The short story is that the outage affected 50% of residents. We have two links to London, where we connect to the rest of the Internet. Each household is connected through one of these links and can be switched over to the other if there’s a failure. Sadly, the routers in our houses don’t always respond well to being switched over, or being switched back.

Pure Fibre says that they have fixed an issue that made it hard to identify the cause of the outage. And they’re working with the manufacturers of our routers to fix the problem with switching between circuits. Fixing that problem should make it possible to implement automatic failover, and that could make outages like this a thing of the past.

NB: the text below is an almost exact copy of their email. I’ve fixed a few typos, and added “DRA” and “PF” to identify the authors of each paragraph.

DRA (Ian Eiloart): I’m writing about the downtime yesterday, seeking some more information about it. 

  1. DRA: As far as I understand, the outage affected many residents. Would it be fair to say that about 50% of residents were affected? Do you have a more precise number?
    • PF (Mark Trojacek): We lost one of the two connections into the development and balance the number of users on each of the two lines, so 50% of residents lost their service when the line went down.
  2. DRA: From your status site, it appears that one of the uplinks to London failed due to a fibre cut. Is it reasonable to assume that this was the old route along the railway line?
    • PF: No, this was actually the newer line that went down. It was a result of a fibre break on a section of cable owned by CityFibre.

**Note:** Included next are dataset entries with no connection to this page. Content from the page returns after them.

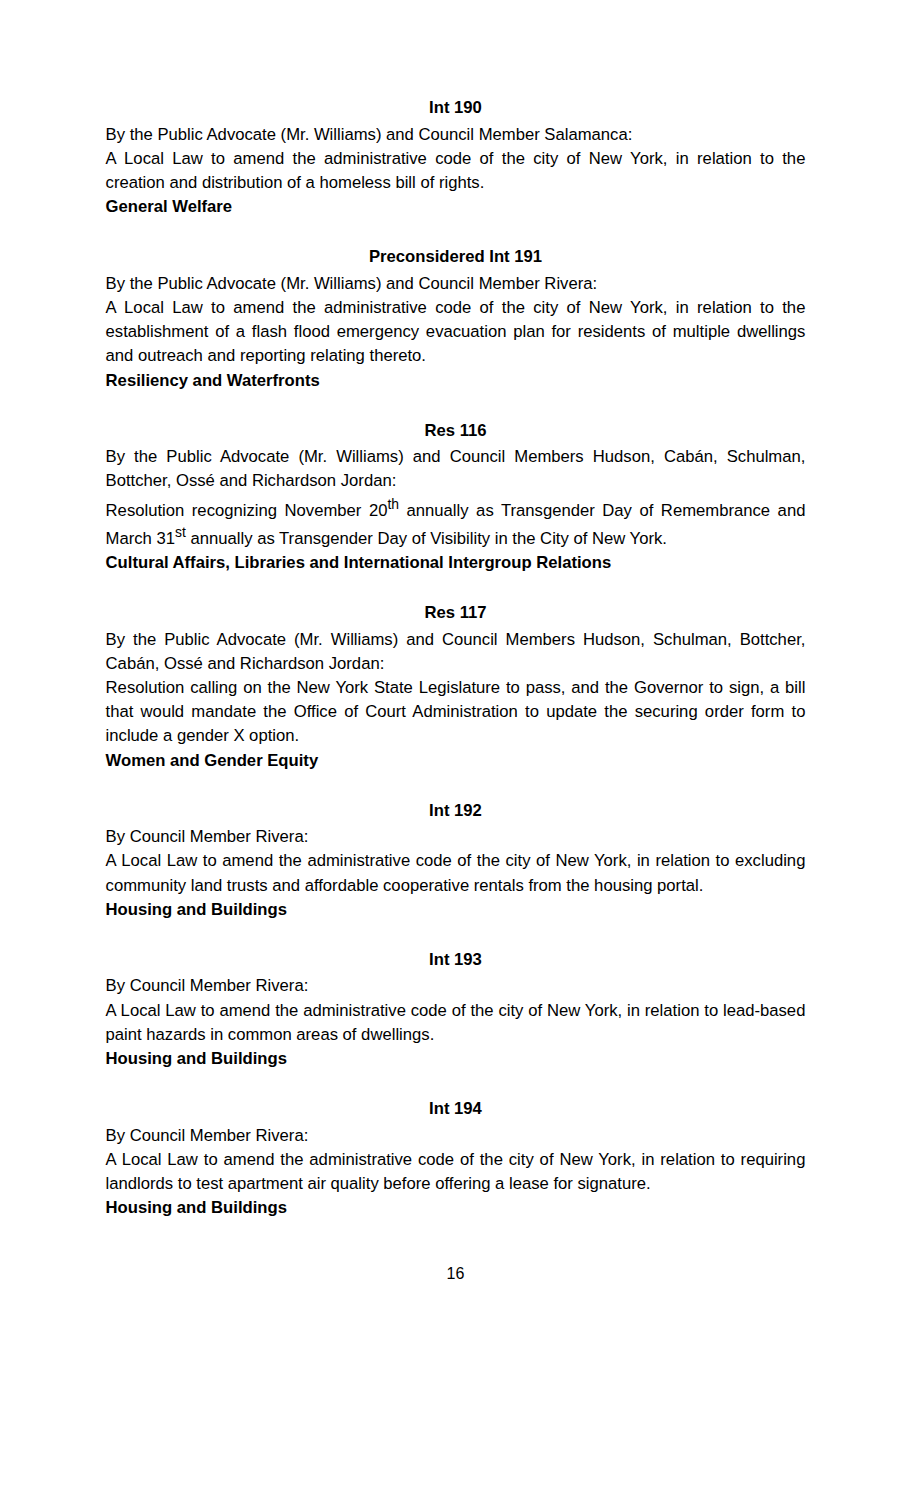Int 190
By the Public Advocate (Mr. Williams) and Council Member Salamanca:
A Local Law to amend the administrative code of the city of New York, in relation to the creation and distribution of a homeless bill of rights.
General Welfare
Preconsidered Int 191
By the Public Advocate (Mr. Williams) and Council Member Rivera:
A Local Law to amend the administrative code of the city of New York, in relation to the establishment of a flash flood emergency evacuation plan for residents of multiple dwellings and outreach and reporting relating thereto.
Resiliency and Waterfronts
Res 116
By the Public Advocate (Mr. Williams) and Council Members Hudson, Cabán, Schulman, Bottcher, Ossé and Richardson Jordan:
Resolution recognizing November 20th annually as Transgender Day of Remembrance and March 31st annually as Transgender Day of Visibility in the City of New York.
Cultural Affairs, Libraries and International Intergroup Relations
Res 117
By the Public Advocate (Mr. Williams) and Council Members Hudson, Schulman, Bottcher, Cabán, Ossé and Richardson Jordan:
Resolution calling on the New York State Legislature to pass, and the Governor to sign, a bill that would mandate the Office of Court Administration to update the securing order form to include a gender X option.
Women and Gender Equity
Int 192
By Council Member Rivera:
A Local Law to amend the administrative code of the city of New York, in relation to excluding community land trusts and affordable cooperative rentals from the housing portal.
Housing and Buildings
Int 193
By Council Member Rivera:
A Local Law to amend the administrative code of the city of New York, in relation to lead-based paint hazards in common areas of dwellings.
Housing and Buildings
Int 194
By Council Member Rivera:
A Local Law to amend the administrative code of the city of New York, in relation to requiring landlords to test apartment air quality before offering a lease for signature.
Housing and Buildings
16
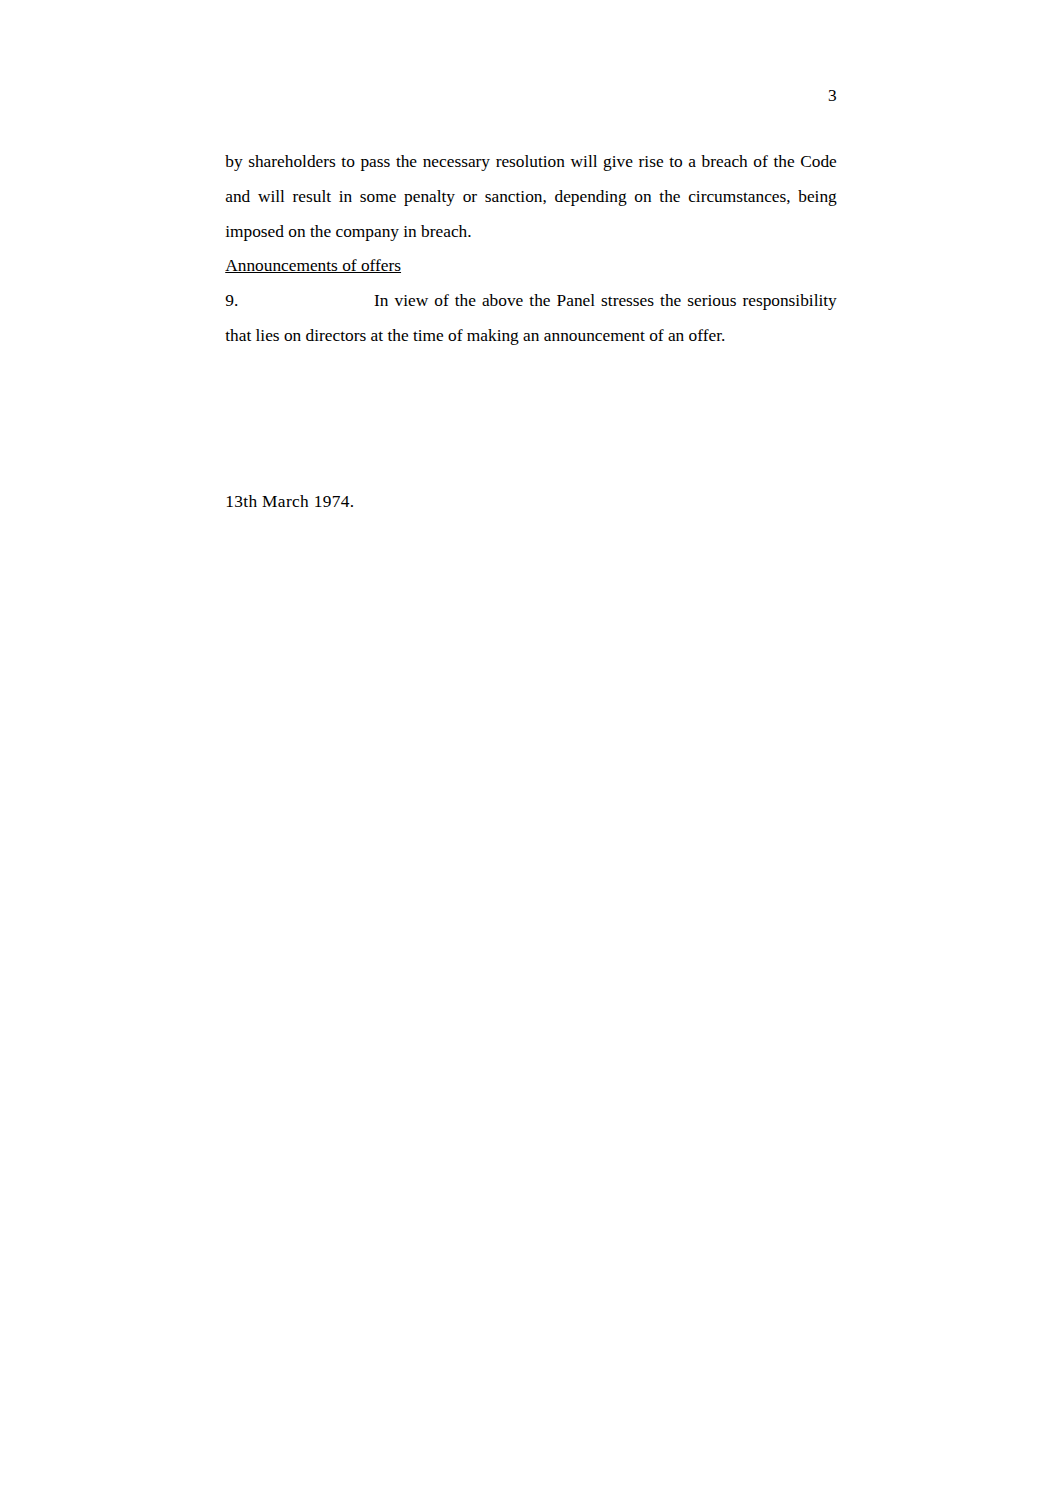3
by shareholders to pass the necessary resolution will give rise to a breach of the Code and will result in some penalty or sanction, depending on the circumstances, being imposed on the company in breach.
Announcements of offers
9. In view of the above the Panel stresses the serious responsibility that lies on directors at the time of making an announcement of an offer.
13th March 1974.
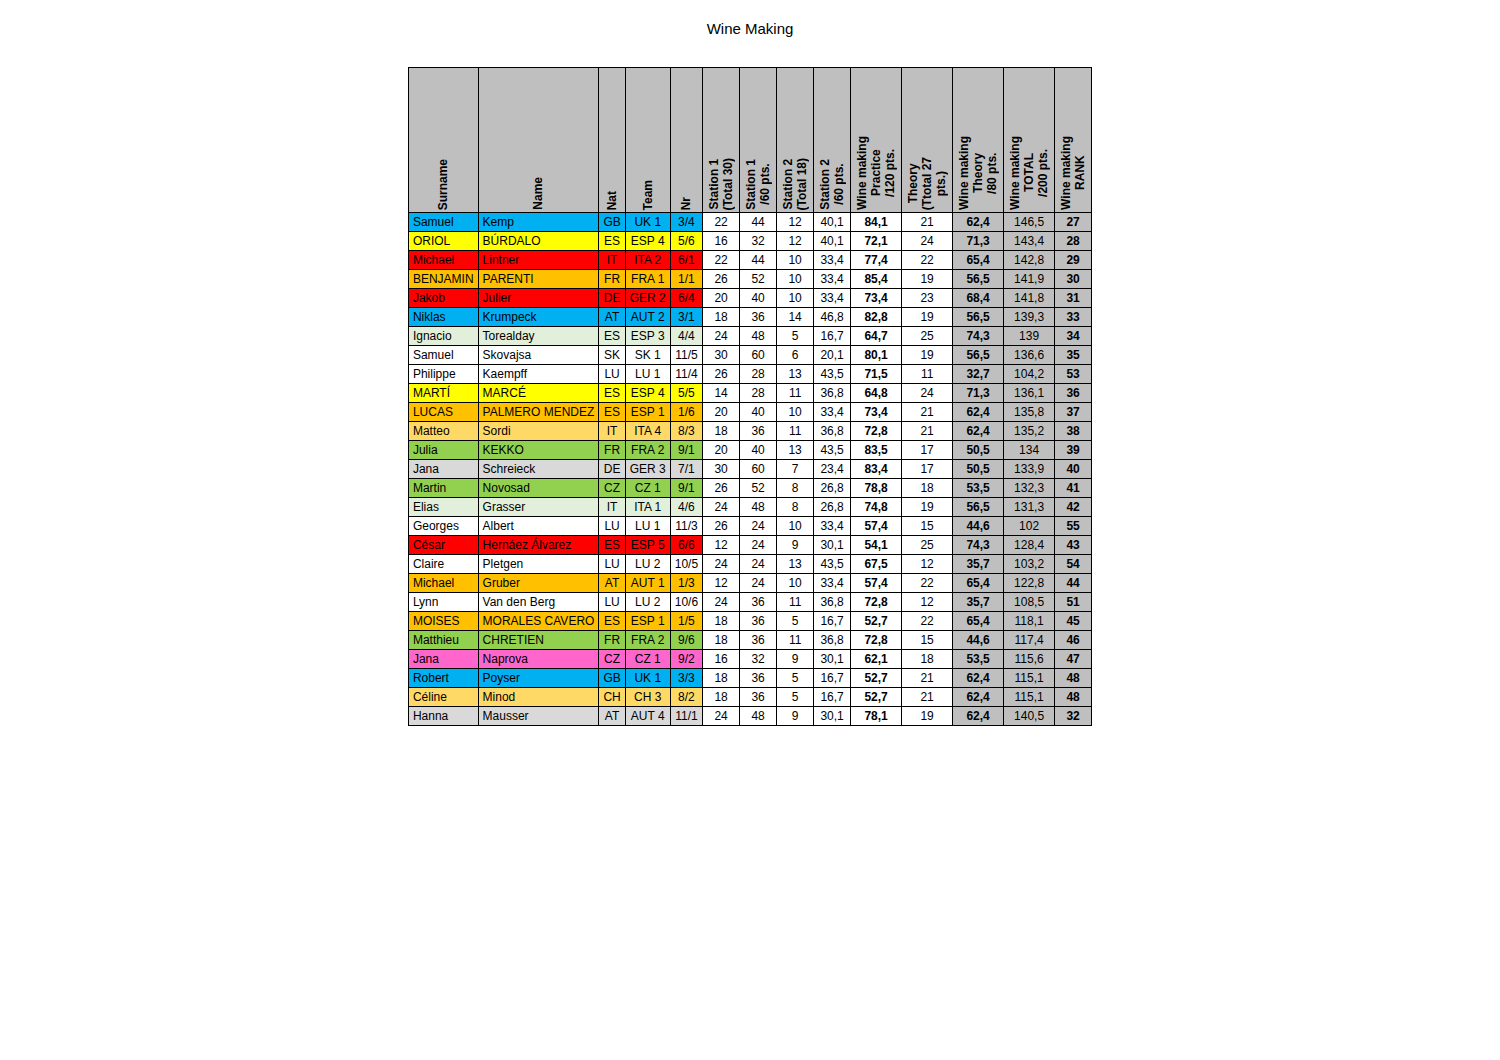Wine Making
| Surname | Name | Nat | Team | Nr | Station 1 (Total 30) | Station 1 /60 pts. | Station 2 (Total 18) | Station 2 /60 pts. | Wine making Practice /120 pts. | Theory (Ttotal 27 pts.) | Wine making Theory /80 pts. | Wine making TOTAL /200 pts. | Wine making RANK |
| --- | --- | --- | --- | --- | --- | --- | --- | --- | --- | --- | --- | --- | --- |
| Samuel | Kemp | GB | UK 1 | 3/4 | 22 | 44 | 12 | 40,1 | 84,1 | 21 | 62,4 | 146,5 | 27 |
| ORIOL | BÚRDALO | ES | ESP 4 | 5/6 | 16 | 32 | 12 | 40,1 | 72,1 | 24 | 71,3 | 143,4 | 28 |
| Michael | Lintner | IT | ITA 2 | 6/1 | 22 | 44 | 10 | 33,4 | 77,4 | 22 | 65,4 | 142,8 | 29 |
| BENJAMIN | PARENTI | FR | FRA 1 | 1/1 | 26 | 52 | 10 | 33,4 | 85,4 | 19 | 56,5 | 141,9 | 30 |
| Jakob | Julier | DE | GER 2 | 6/4 | 20 | 40 | 10 | 33,4 | 73,4 | 23 | 68,4 | 141,8 | 31 |
| Niklas | Krumpeck | AT | AUT 2 | 3/1 | 18 | 36 | 14 | 46,8 | 82,8 | 19 | 56,5 | 139,3 | 33 |
| Ignacio | Torealday | ES | ESP 3 | 4/4 | 24 | 48 | 5 | 16,7 | 64,7 | 25 | 74,3 | 139 | 34 |
| Samuel | Skovajsa | SK | SK 1 | 11/5 | 30 | 60 | 6 | 20,1 | 80,1 | 19 | 56,5 | 136,6 | 35 |
| Philippe | Kaempff | LU | LU 1 | 11/4 | 26 | 28 | 13 | 43,5 | 71,5 | 11 | 32,7 | 104,2 | 53 |
| MARTÍ | MARCÉ | ES | ESP 4 | 5/5 | 14 | 28 | 11 | 36,8 | 64,8 | 24 | 71,3 | 136,1 | 36 |
| LUCAS | PALMERO MENDEZ | ES | ESP 1 | 1/6 | 20 | 40 | 10 | 33,4 | 73,4 | 21 | 62,4 | 135,8 | 37 |
| Matteo | Sordi | IT | ITA 4 | 8/3 | 18 | 36 | 11 | 36,8 | 72,8 | 21 | 62,4 | 135,2 | 38 |
| Julia | KEKKO | FR | FRA 2 | 9/1 | 20 | 40 | 13 | 43,5 | 83,5 | 17 | 50,5 | 134 | 39 |
| Jana | Schreieck | DE | GER 3 | 7/1 | 30 | 60 | 7 | 23,4 | 83,4 | 17 | 50,5 | 133,9 | 40 |
| Martin | Novosad | CZ | CZ 1 | 9/1 | 26 | 52 | 8 | 26,8 | 78,8 | 18 | 53,5 | 132,3 | 41 |
| Elias | Grasser | IT | ITA 1 | 4/6 | 24 | 48 | 8 | 26,8 | 74,8 | 19 | 56,5 | 131,3 | 42 |
| Georges | Albert | LU | LU 1 | 11/3 | 26 | 24 | 10 | 33,4 | 57,4 | 15 | 44,6 | 102 | 55 |
| César | Hernáez Álvarez | ES | ESP 5 | 6/6 | 12 | 24 | 9 | 30,1 | 54,1 | 25 | 74,3 | 128,4 | 43 |
| Claire | Pletgen | LU | LU 2 | 10/5 | 24 | 24 | 13 | 43,5 | 67,5 | 12 | 35,7 | 103,2 | 54 |
| Michael | Gruber | AT | AUT 1 | 1/3 | 12 | 24 | 10 | 33,4 | 57,4 | 22 | 65,4 | 122,8 | 44 |
| Lynn | Van den Berg | LU | LU 2 | 10/6 | 24 | 36 | 11 | 36,8 | 72,8 | 12 | 35,7 | 108,5 | 51 |
| MOISES | MORALES CAVERO | ES | ESP 1 | 1/5 | 18 | 36 | 5 | 16,7 | 52,7 | 22 | 65,4 | 118,1 | 45 |
| Matthieu | CHRETIEN | FR | FRA 2 | 9/6 | 18 | 36 | 11 | 36,8 | 72,8 | 15 | 44,6 | 117,4 | 46 |
| Jana | Naprova | CZ | CZ 1 | 9/2 | 16 | 32 | 9 | 30,1 | 62,1 | 18 | 53,5 | 115,6 | 47 |
| Robert | Poyser | GB | UK 1 | 3/3 | 18 | 36 | 5 | 16,7 | 52,7 | 21 | 62,4 | 115,1 | 48 |
| Céline | Minod | CH | CH 3 | 8/2 | 18 | 36 | 5 | 16,7 | 52,7 | 21 | 62,4 | 115,1 | 48 |
| Hanna | Mausser | AT | AUT 4 | 11/1 | 24 | 48 | 9 | 30,1 | 78,1 | 19 | 62,4 | 140,5 | 32 |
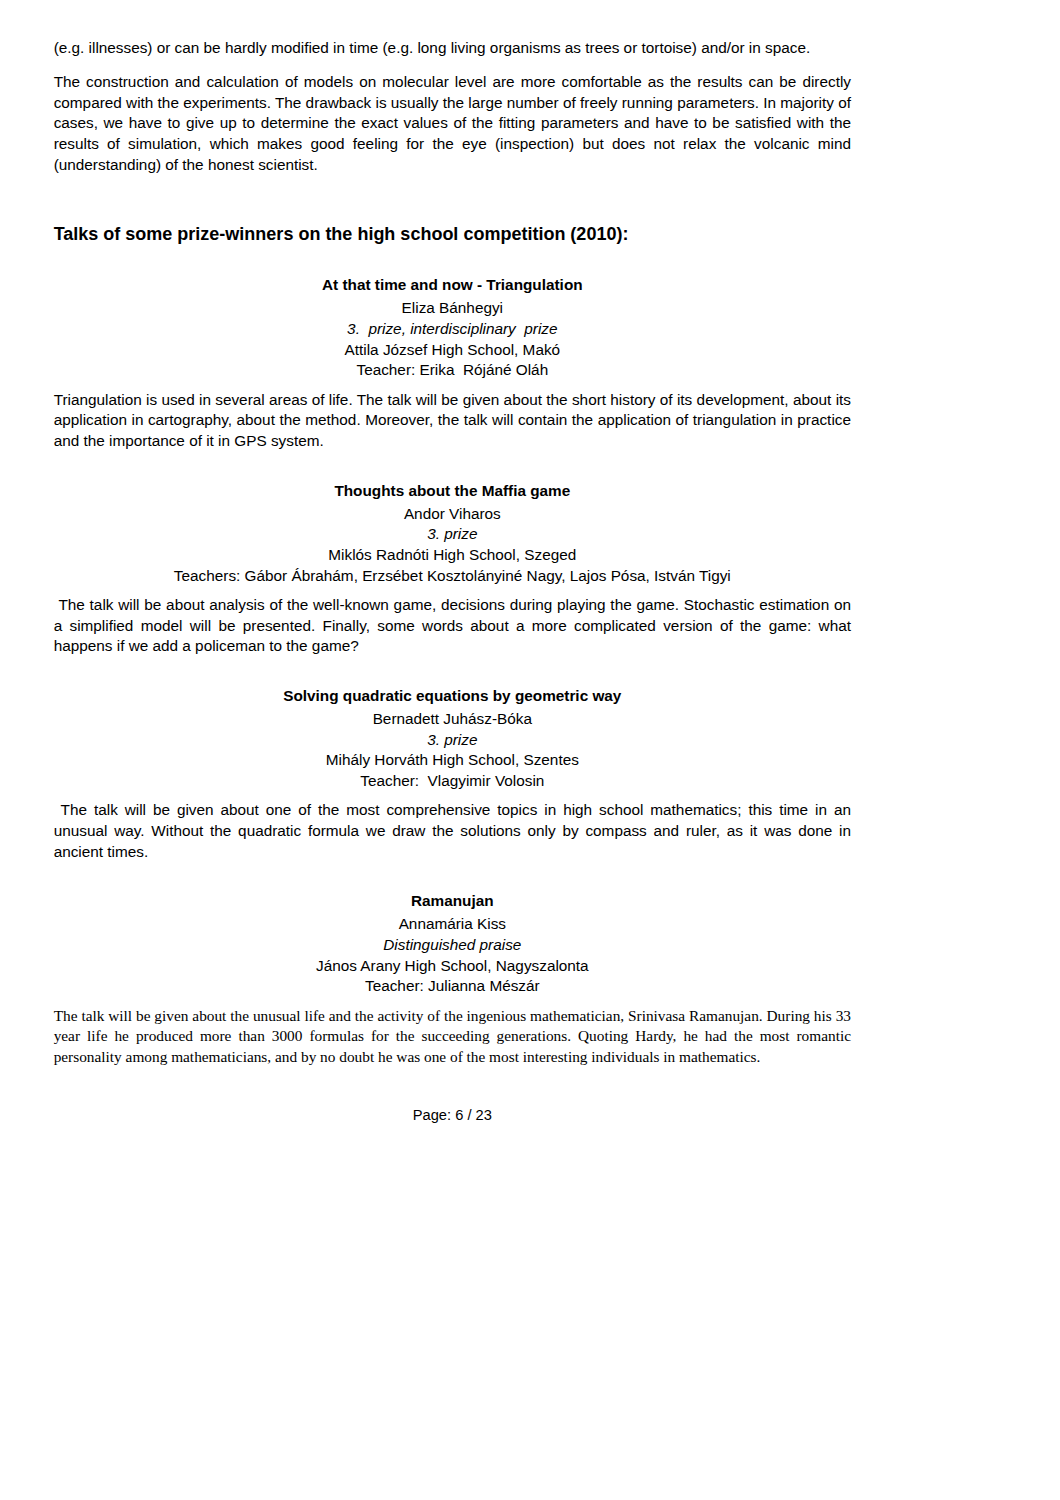(e.g. illnesses) or can be hardly modified in time (e.g. long living organisms as trees or tortoise) and/or in space.
The construction and calculation of models on molecular level are more comfortable as the results can be directly compared with the experiments. The drawback is usually the large number of freely running parameters. In majority of cases, we have to give up to determine the exact values of the fitting parameters and have to be satisfied with the results of simulation, which makes good feeling for the eye (inspection) but does not relax the volcanic mind (understanding) of the honest scientist.
Talks of some prize-winners on the high school competition (2010):
At that time and now - Triangulation
Eliza Bánhegyi
3. prize, interdisciplinary prize
Attila József High School, Makó
Teacher: Erika Rójáné Oláh
Triangulation is used in several areas of life. The talk will be given about the short history of its development, about its application in cartography, about the method. Moreover, the talk will contain the application of triangulation in practice and the importance of it in GPS system.
Thoughts about the Maffia game
Andor Viharos
3. prize
Miklós Radnóti High School, Szeged
Teachers: Gábor Ábrahám, Erzsébet Kosztolányiné Nagy, Lajos Pósa, István Tigyi
The talk will be about analysis of the well-known game, decisions during playing the game. Stochastic estimation on a simplified model will be presented. Finally, some words about a more complicated version of the game: what happens if we add a policeman to the game?
Solving quadratic equations by geometric way
Bernadett Juhász-Bóka
3. prize
Mihály Horváth High School, Szentes
Teacher: Vlagyimir Volosin
The talk will be given about one of the most comprehensive topics in high school mathematics; this time in an unusual way. Without the quadratic formula we draw the solutions only by compass and ruler, as it was done in ancient times.
Ramanujan
Annamária Kiss
Distinguished praise
János Arany High School, Nagyszalonta
Teacher: Julianna Mészár
The talk will be given about the unusual life and the activity of the ingenious mathematician, Srinivasa Ramanujan. During his 33 year life he produced more than 3000 formulas for the succeeding generations. Quoting Hardy, he had the most romantic personality among mathematicians, and by no doubt he was one of the most interesting individuals in mathematics.
Page: 6 / 23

We have not been provided with the precise location but have been told that it was somewhere in Yorkshire.  
  3. DRA: For this to cause outages at Derwenthorpe, it must be the case either that (a) redundant routing is in place, but failed, or (b) automatic failover is in place, but failed, or (c) that you have no automatic redundancy at all. Can you say which is the case, please?
    • PF: While we have redundant routing in place at Derwenthorpe, we have not been able to implement automatic failover. Although automatic failover is in place in our core, since deploying the second line last year, we have found that the customer premise equipment [CPE] devices have struggled to react to the change in gateway MAC address as we switch from one core router to the other. As part of necessary security over the network, we force traffic from the CPE to the learned MAC of the gateway but when this changes (even though the IP address of the gateway remains the same) we have found that many of the devices hang on to the old MAC address. 
    • While we are working on a resolution to this, we currently have to invoke a manual changeover to reboot all the CPE just prior to switching over from one core router to the other. Even with this manual re-boot we still find 10-15% of the devices need a further re-boot to re-associate with the gateway MAC. While this is not so much of an issue when the circuit goes down, it becomes more of an issue when we have to switch back to the original circuit as we have users with a working connection that suddenly goes down for a second time when the circuit is restored.
    • I believe that your device may have experienced this issue over the weekend. For our part, we have no visibility of which devices are online and which are not as they all appear to be online and so we generally field a number of calls from residents who we have advised that the issue is resolved, yet who still have lost service.  
    • We are working on a resolution of this with the manufacturer but for the moment we have to be cautious about when we switch networks over to ensure that we don’t generate more disruption than the original outage causes.
  4. DRA: Manual failover between circuits is available, but it was not employed for about four hours after you first reported the incident, and two hours after you reported that the circuit failure was identified. Why is this?
    • PF: While we were aware of a circuit failure, we were working with the provider to identify the cause. As detailed above, we did not want to switch the circuits if there was likely to be a rapid resolution. Unfortunately, there was some confusion between ourselves and the provider about circuit IDs (we still have the original 1Gbps circuit into Derwenthorpe as well as the 10Gbps bearer) and for a couple of hours, we/they were trying to identify the cause of the issue. At that point, we didn’t know that we were the victim of a fibre break and so we were performing tests in association with them to identify the cause of the outage. Once we confirmed with them the precise circuit reference a new ticket needed to be opened at which point we made the decision to cut over the line as we were concerned about further delays with the new ticket. 
    • The original circuit was not restored until the early hours of Friday morning and so we monitored it during the day to ensure that it was stable prior to switching customers back onto it in the early hours of Saturday morning.
  5. DRA: Will you be putting in place an automatic failover mechanism? If not, why not, and what procedures will you be implementing to ensure that manual failover is deployed much earlier?
    • PF: We continue to work on deploying automatic failover and it remains our intention to implement it as soon as possible. We have spare redundant lines into one of our other sites and have equipment deployed there to assist with the testing. We have cleared up the confusion over circuit IDs with the provider which, in this instance, was the main reason for the prolonged delay in making the decision to cut over onto the back up circuit. 
Telecoms Uncategorized

Broadband upgrade

The Pure Fibre broadband upgrade is now complete. They’ve installed a second fibre link to London, which should improve speed and reliability of your broadband connection.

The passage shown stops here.